Cette adjonction, à laquelle les amodiataires songeaient déjà depuis quinze ans, est rendue possible par un Projet de Développement Régional Agricole lancé l’an dernier. Financé par la Confédération, le Canton, la commune de Lausanne, propriétaire de l’alpage et les acteurs eux-mêmes, ce projet baptisé «Harmonie d’alpage» aide les agriculteurs de trois régions, dont sept alpages à la Vallée de Joux, à valoriser leurs produits, à s’entraider et à développer des prestations agrotouristiques. C’est un signe de plus de l’importance du terroir et de son potentiel touristique aux yeux des autorités.

Cyril Martin, un des membres de la famille venu prêter main forte à l’accueil des convives.

Un travail comme à l’ancienne

C’est la deuxième saison seulement que le fromager Benjamin Liengme passe sur l’alpage des Amburnex, à 1324 mètres d’altitude. Son travail en quelques traits.

La production du Gruyère d’alpage AOP est journalière et saisonnière. Cette année, les vaches sont arrivées le 31 mai seulement, après trois semaines dédiées aux préparatifs sur l’alpage, où la neige finissait de fondre. 120 bêtes, vaches allaitantes et génisses, sont montées depuis Cottens en camion, mais point de veaux. La faute au manque d’herbe, lui-même dû à la canicule, ainsi qu’à la crainte du loup. C’est un facteur qui a pris une importance majeure en deux ans seulement. Les amodiataires des crêtes du Jura et du Risoud reçoivent chaque jour des messages de leurs collègues relatant les derniers incidents, attaques et effarouchements du bétail.

Plus la saison avance, moins l’on produit

En début de saison, secondé par le patron, le fromager de vingt-deux ans, produisait six meules de trente kilos par jour. En milieu de saison, c’est-à-dire en juillet, quatre et en fin de saison, plus que deux. Le bétail laitier redescend début septembre. La saison est courte. Quant au Gruyère d’alpage lui-même, ce fromage se distingue des autres par son côté floral. «Le goût dépend de ce que mange la vache. D’un endroit à un autre, cela change mais également sur une même prairie au long de la saison, suivant les fleurs qu’elles trouvent. J’ajouterai pour ma part que le plaisir que le fromager ressent à faire son travail influe aussi sur le produit final», détaille Benjamin Liengme. L’alpage produit également un peu de raclette, de sérac et du beurre.

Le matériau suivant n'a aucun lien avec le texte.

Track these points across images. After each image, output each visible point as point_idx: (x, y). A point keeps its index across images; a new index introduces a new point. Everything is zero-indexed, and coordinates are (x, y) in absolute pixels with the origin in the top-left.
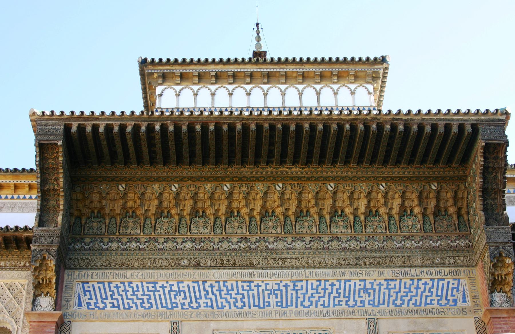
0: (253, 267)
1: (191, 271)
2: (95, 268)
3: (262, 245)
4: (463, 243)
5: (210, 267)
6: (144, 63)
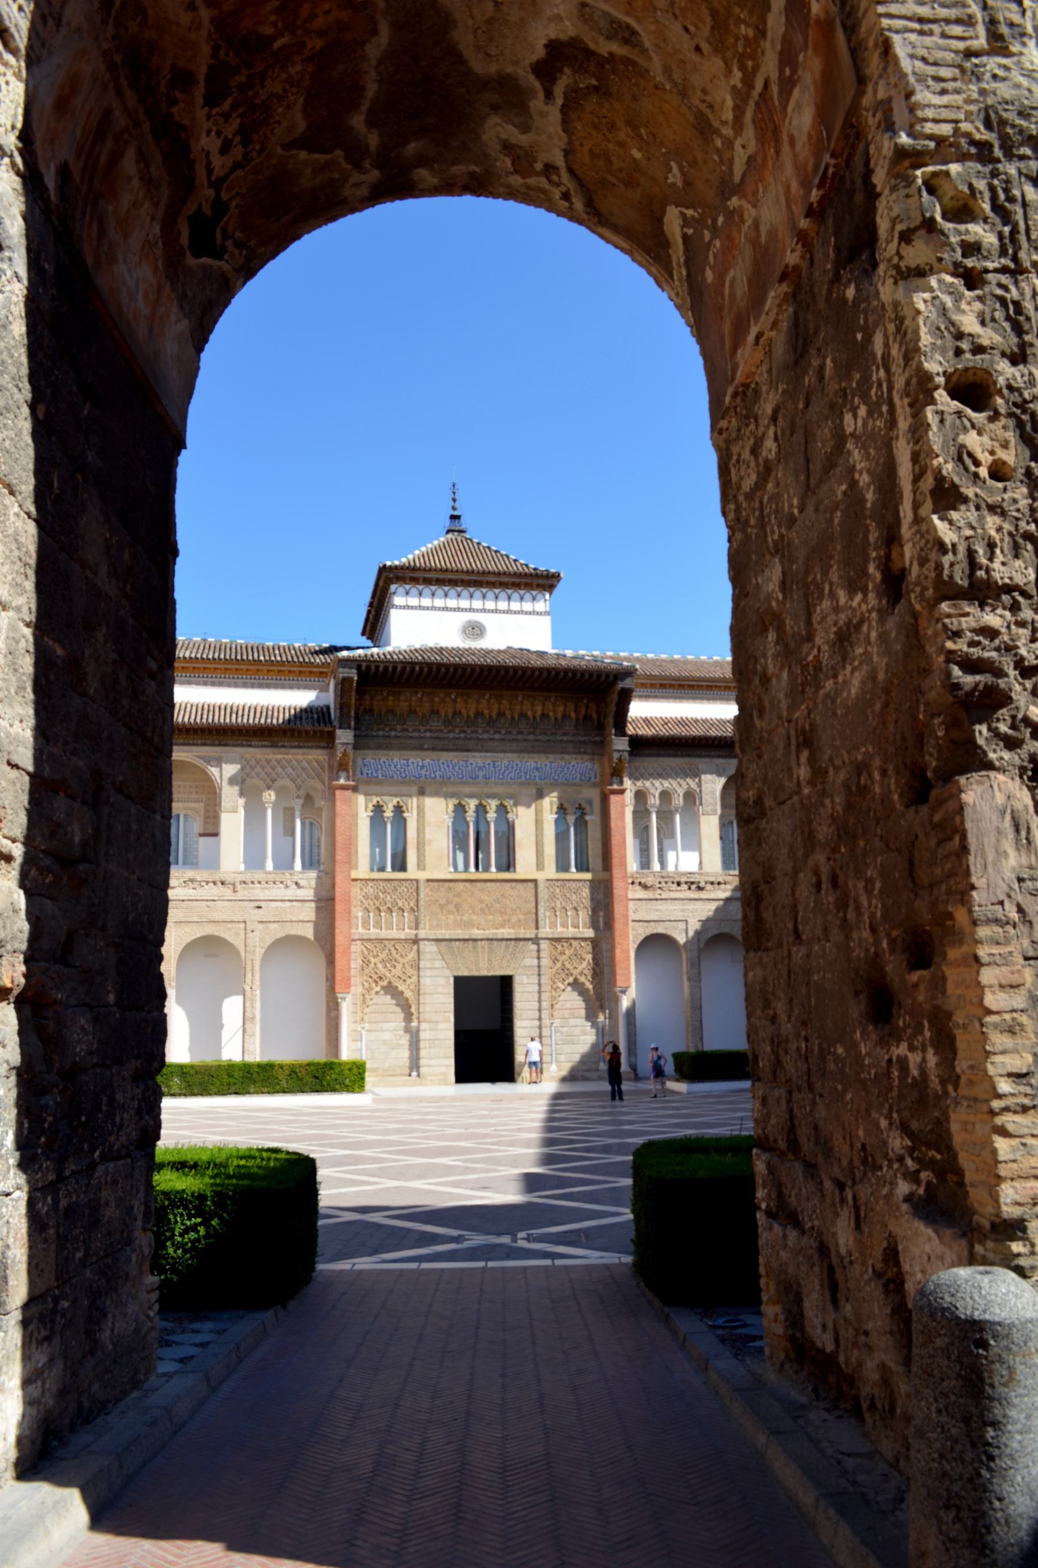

Une fois qu’il a sorti son fromage du moule, Benjamin Liengme le place dans un bain de sel pendant vingt-quatre heures. Cela permet de maintenir sa forme et de lui donner une partie de son goût.

Feu de bois et toiles obligatoires

Le réveil, pour toute l’équipe, c’est à trois heures trente du matin. Et selon un rituel immuable, la journée commence par allumer un feu de bois dans la chaudière à vapeur, lequel servira à chauffer la grande cuve de cuivre et le grain (à 57°). Le lait trait le matin rejoint celui de la veille au soir dans la cuve. Une fois caillé, coupé en petits morceaux et serré dans un linge, le fromage est mis en moule et pressé avant d’être mis en bain de sel. Ensuite, la meule sera encavée et frottée et retournée chaque jour, c’est là qu’elle développera sa croûte. Tout le processus est réglé par un cahier des charges. «On utilise moins de machine à l’alpage et certes, c’est plus fatigant. Mais c’est un mal pour un bien: le bonheur d’être à la montagne et la fierté d’avoir fait le travail soi-même à la main compense bien», conclut Benjamin Liengme.